4.2.22

AVELINA

Por Joaquim Letria

«Por que raio escreve você  agora no Minho Digital?!»

É com este caloroso cumprimento que alguns conhecidos meus festejaram o início da minha colaboração com o jornal do meu amigo Manso Preto.

Claro que não tenho satisfações a dar-lhes, mas sempre vou dizendo que é por me apetecer, por gosto e porque ninguém tem nada com isso. Mas se tivesse que apresentar justificações mais profundas também o poderia fazer. Mas era o que faltava!

Agora aqui só para nós, que ninguém nos ouve, posso falar-vos  da minha Avelina, uma mulheraça que me encheu de Alto Minho desde a minha nascença. E me moldou para a vida e me divertiu  como nunca mais ninguém o fez, Avelina, minha querida, minha amiga, minha camarada, minha quase mãe.

Quando nasci, a minha mãe, violinista de orquestra sinfónica com 24 anos de idade, morreu com um ataque de eclâmpsia, doença que hoje em dia poucas parturientes mata, felizmente.
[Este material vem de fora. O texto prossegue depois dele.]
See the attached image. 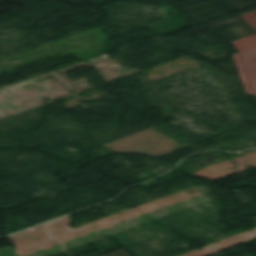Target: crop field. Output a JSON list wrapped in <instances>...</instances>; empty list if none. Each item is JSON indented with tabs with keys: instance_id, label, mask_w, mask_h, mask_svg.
<instances>
[{
	"instance_id": "crop-field-1",
	"label": "crop field",
	"mask_w": 256,
	"mask_h": 256,
	"mask_svg": "<svg viewBox=\"0 0 256 256\" xmlns=\"http://www.w3.org/2000/svg\"><path fill=\"white\" fill-rule=\"evenodd\" d=\"M133 142L135 144H132ZM105 145L120 153L132 152L154 157L184 148L167 136L152 130Z\"/></svg>"
}]
</instances>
Fiquei a berrar numa gaveta aberta de lençóis de cama que serviu de meu primeiro berço, no improviso da aflição que foi o início do amor dos meus avós a quem tudo devo. A minha avó nem hesitou:

-Temos de lhe arranjar uma ama de leite!


Foi assim  que a Avelina desembarcou em Lisboa com a minha irmã de leite Esmeralda ao colo, proveniente do Alto Minho, onde amigos da minha família a desencantaram para me dar de mamar. Mamei  nas tetas da Avelina até começar a comer papas e mioleiras e me nascerem os primeiros dentes.  A Avelina ficaria então ao serviço da nossa casa até se tomar de amores por um motorista da Carris com quem embarcou para Angola, tinha eu 14 anos.  

A Avelina era duma aldeia do Alto Minho que não nomeio para não ser indiscreto e tinha engravidado do pároco que ali também tratava das almas. Logo a família e devotas senhoras trataram de pôr a moçoila a andar para não haver escândalo e terá sido assim que ela chegaria a casa da minha família, de mamas cheias e roída de saudades do padre.

Só falo disto agora, e com discrição, pois se a CIA divulga informações sensíveis ao fim de 30 anos, eu penso que posso contar esta história ao cabo de 73, sem magoar ninguém, pois sou o único sobrevivente e decerto que o Senhor a todos já perdoou quando os recebeu no céu, onde me esperam para gozarmos juntos as delícias da vida eterna.

A Avelina encheu-me de arroz de sarrabulho, de rojões, de cozido à minhota, de vinho verde tinto e outros prazeres da vida que perduram até hoje. À  noite, enquanto me fazia companhia quando eu tinha medo do escuro, contava-me histórias de bruxas, de amores e falava-me do Minho até eu adormecer. Escrever aqui é regressar à infância e voltar a encher-me de Minho. Mas não dou satisfações a ninguém por me sentir em casa ao escrever aqui. Era o que faltava!